Model trained on data from [insert sitename/s] \(R^2\) \(RMSE\)
Evaluation against Laegern test set
Evaluation against Davos test set
Evaluation against Laegern & Davos test set
  1. Use your knowledge on statistical learning and on the different sites to answer the following questions:

    • What are the patterns that you see in the tables?

    • How well do models trained on one site perform on another site? Why is this the case?

      • To answer this think of the differences between the sites! Interpret the models’ biases on the out-of-sample prediction with respect to the site’s charactersitics. Perhaps you could identify such biases by comparing the time-series of both models on the same test set?
    • How does the model trained on both sites perform on the three test sets? Why is this the case?

    • When training and testing on both sites, is this a true ‘out-of-sample’ setup? What would you expect if your model was tested against data from a site in Spain?
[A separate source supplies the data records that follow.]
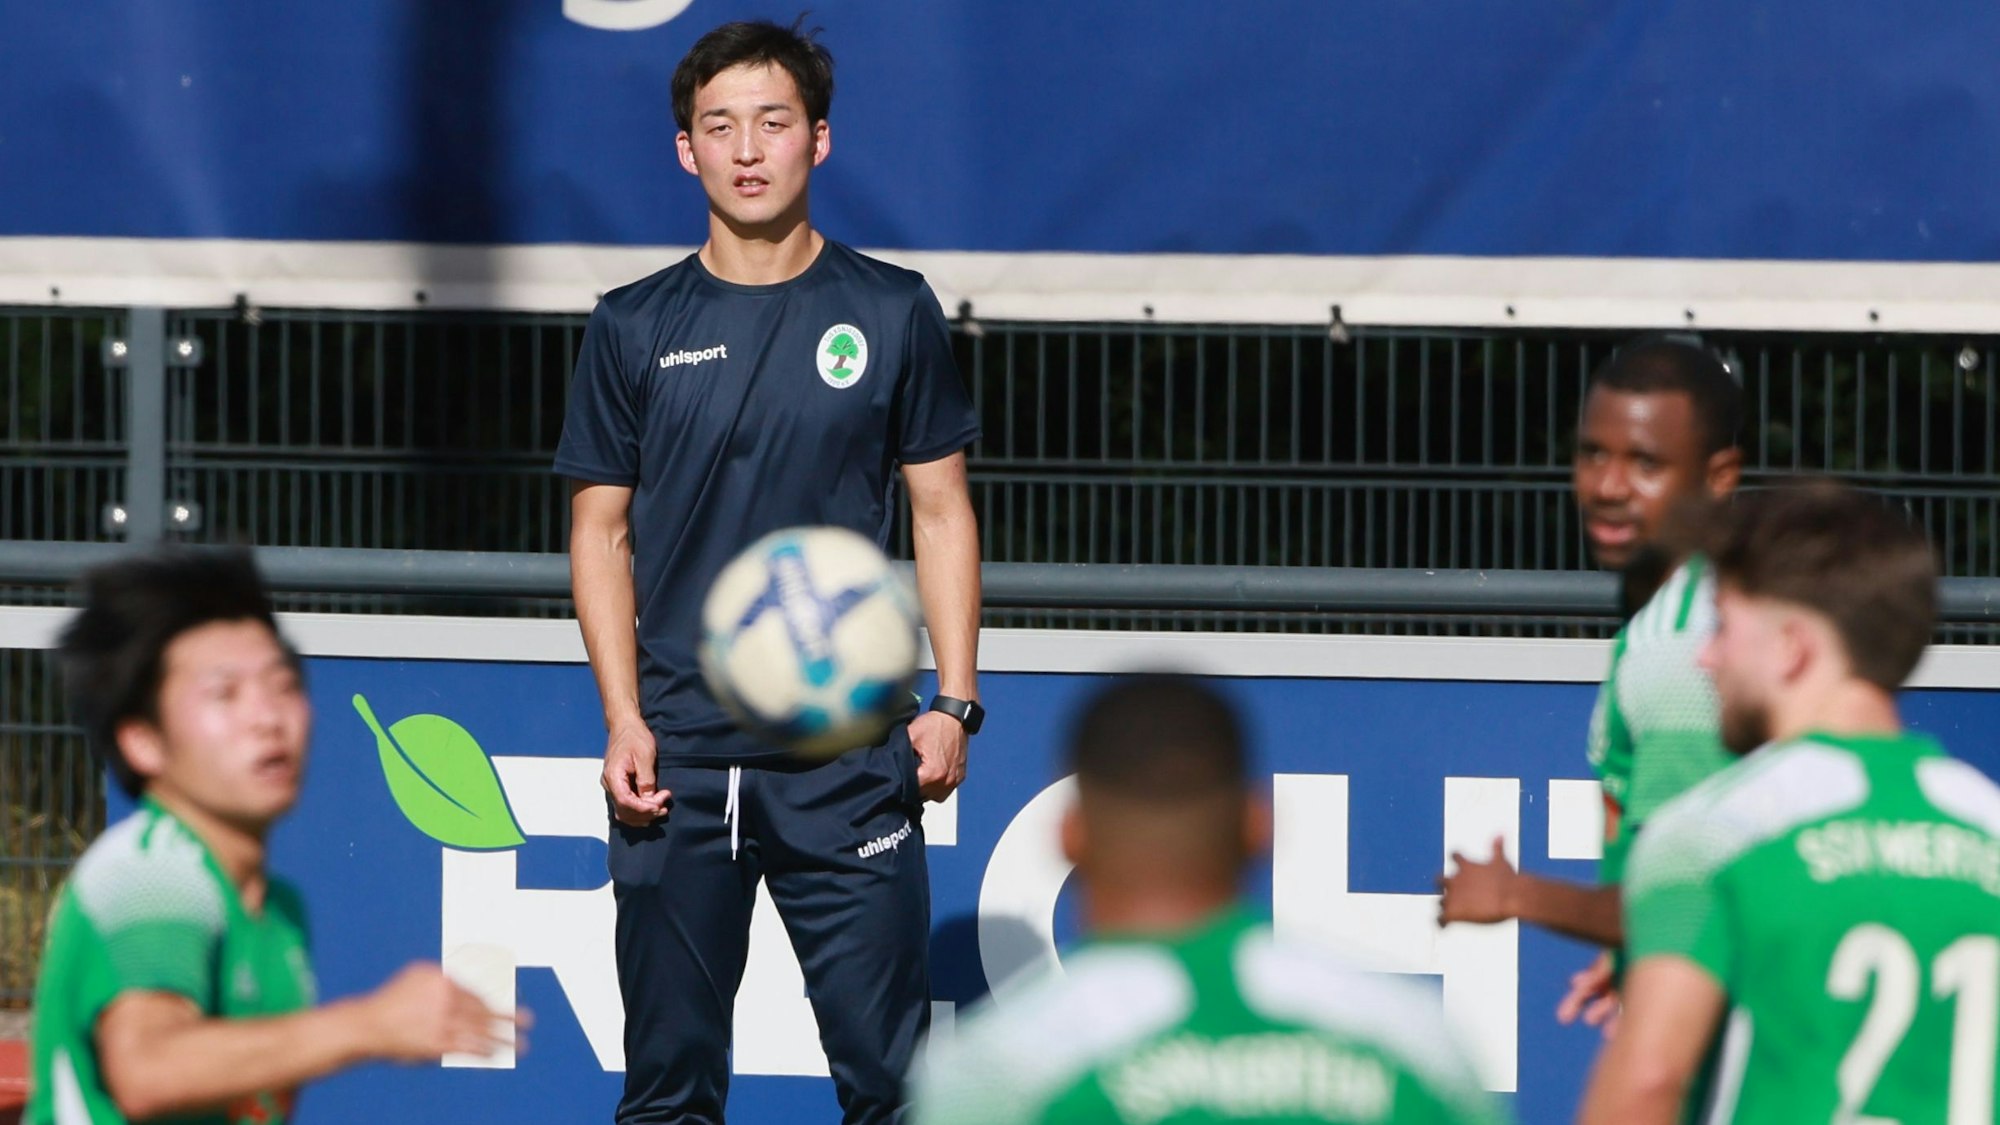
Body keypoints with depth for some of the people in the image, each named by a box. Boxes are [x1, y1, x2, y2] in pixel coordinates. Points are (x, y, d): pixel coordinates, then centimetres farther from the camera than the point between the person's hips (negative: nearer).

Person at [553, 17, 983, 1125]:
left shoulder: (891, 314, 5)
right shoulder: (635, 327, 6)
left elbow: (941, 511, 9)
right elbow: (601, 530, 8)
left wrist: (953, 704, -1)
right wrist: (624, 720, -3)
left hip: (849, 750, -1)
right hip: (679, 758, 1)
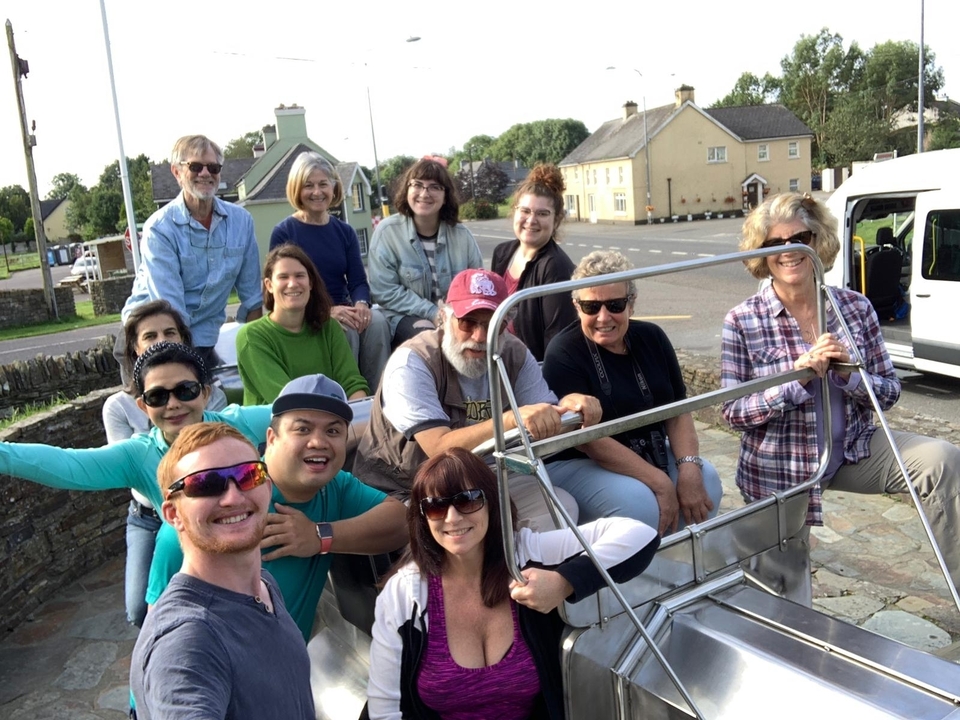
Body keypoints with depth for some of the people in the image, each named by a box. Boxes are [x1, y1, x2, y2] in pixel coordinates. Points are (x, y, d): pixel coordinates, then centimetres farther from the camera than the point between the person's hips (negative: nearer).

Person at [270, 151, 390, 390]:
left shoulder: (345, 232, 11)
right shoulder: (283, 233, -1)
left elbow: (358, 281, 4)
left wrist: (361, 304, -21)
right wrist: (329, 310, -24)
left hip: (343, 312, 4)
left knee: (376, 321, -27)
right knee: (345, 331, -33)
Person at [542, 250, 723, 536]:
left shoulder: (651, 338, 2)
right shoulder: (564, 354, -16)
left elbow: (678, 410, 0)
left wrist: (689, 468, -18)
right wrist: (659, 481, -25)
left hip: (650, 453, 6)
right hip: (577, 463, -6)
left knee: (707, 481, -17)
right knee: (638, 503, -31)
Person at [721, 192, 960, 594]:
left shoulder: (855, 308, -4)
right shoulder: (743, 322, -12)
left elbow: (889, 393, 0)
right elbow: (734, 413, -15)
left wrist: (848, 374, -22)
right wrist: (800, 375, -28)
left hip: (853, 452, 2)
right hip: (778, 469, -2)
Hint: To make the models comparable, make sure that you are using the same variables during training. Check your data before you start modelling!

Hint: Do not produce multiple “Training-Test” plots shown throughout this course. Find a way to convey your message in concise way and pick these plots only when you really need them to support you answer.

Hint: Consult the RMarkdown cheatsheet or other online resources to learn how to create a Markdown table.

Deliverables for the report

Present your solutions in a file called re_ml02.Rmd, save it in your vignettes folder alongside the HTML version, and make sure that your code is reproducible (make sure your .rmd is knittable, that all data is available, that paths to that data work, etc.).